In the early times, Segner, Penther and Tobias Mayer played an important role in the development of Göttingen as a relevant center of mathematics and science in Germany:

At the founding of the university, only five chairs were planned in the Philosophical Faculty. Its first mathematician, appointed in 1735, was Johann Andreas von Segner, who had studied philosophy, mathematics and medicine in Jena and had practiced as a physician before starting his academic career. Apart from mathematics, Segner was responsible for the lectures in physics, wrote numerous textbooks on both subjects, and occasionally lectured on chemistry. His prolific activity soon brought Segner a reputation as one of the best living mathematicians in Germany. Friedrich Penther, originally hired as overseer of the academic buildings in Göttingen, was appointed professor for mathematical topics in areas such as economics, architecture, and mapmaking. After Penther’s death his place was occupied by the well-known astronomer and mapmaker Tobias Mayer. Already before Mayer’s arrival in Göttingen, Segner had campaigned for the establishment of an astronomical observatory, which he and Mayer then shared for some time; but as competition over the observatory grew and the authorities in Hanover generally supported Mayer, Segner left Göttingen in 1755 to take over the chair vacated by Christian Wolff at the University of Halle.
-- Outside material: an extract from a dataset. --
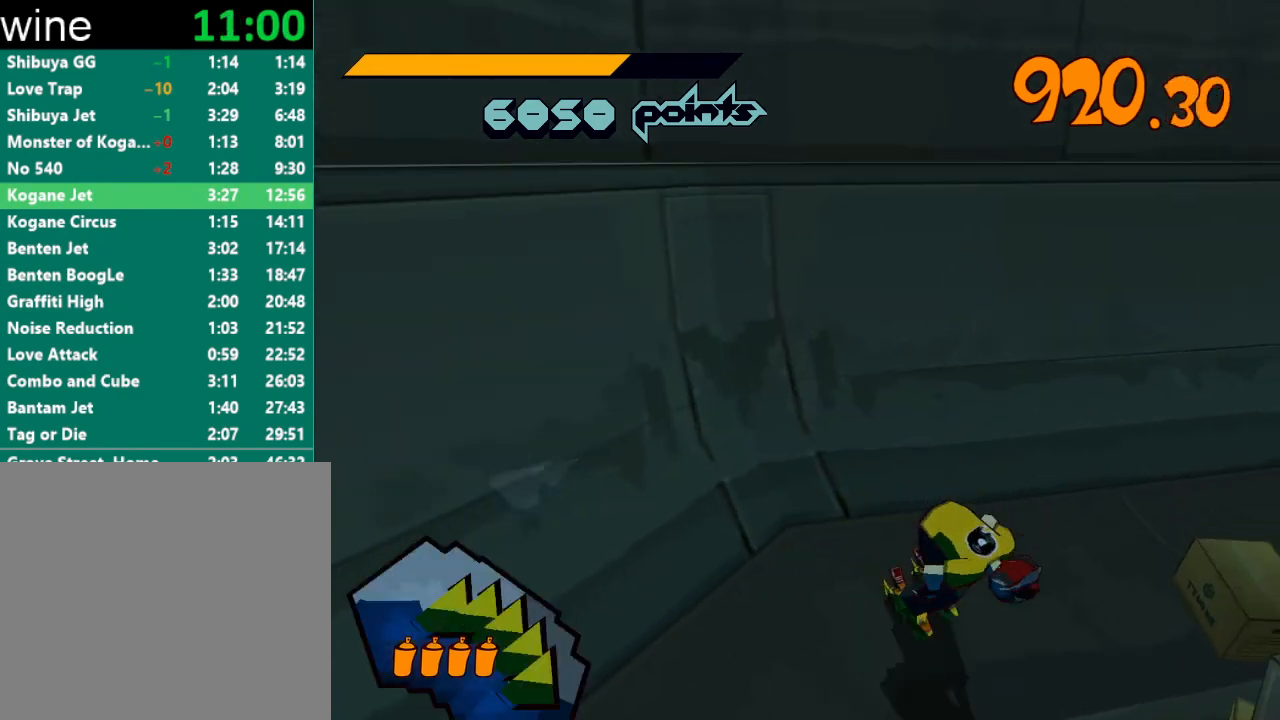
{"buttons": [], "left_stick": "right", "right_stick": "center", "events": [[100, "right_stick", "left"], [133, "left_stick", "up-left"], [200, "left_stick", "up-right"], [200, "right_stick", "center"], [467, "left_stick", "right"]]}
Once Segner left Göttingen, Kästner, his successor for almost 50 years, was defined by the German physicist Georg Christoph Lichtenberg in one of his aphorisms as "an encyclopaedic dictionary":

Segner's successor was Abraham Gotthelf Kästner, who worked in Göttingen for almost 50 years. When not busy with mathematics, he worked especially in physics and astronomy, as well as in chemistry, botany, anatomy, philosophy, literature, and many other areas, and served as director of the observatory after Mayer’s death. In one of his now classic aphorisms, Georg Christoph Lichtenberg called Kästner "an encyclopaedic dictionary." One of his many influential books was the four-volume Anfangsgruende der Mathematik, or "starting points of mathematics," arranged by field and treating mechanics and hydrodynamics in addition to arithmetic, geometry, analysis, algebra, and applied mathematics. In Kästner's time Albrecht Ludwig Friedrich Meister and Mayer's brother-in-law Georg Moritz Lowitz taught applied mathematics, Lichtenberg and Johann Christian Polykarp Erxleben taught physics, and Karl Felix Seyffer taught astronomy.

But, after Kästner's death, there was a period of crisis until the arrival of Gauss:

[...] no suitable replacement could be found, and for a time there was no towering personality of the kind the University of Göttingen would find some years later in Gauss. At the same time, Hanover experienced a political crisis, submitting to Prussian and then French occupation.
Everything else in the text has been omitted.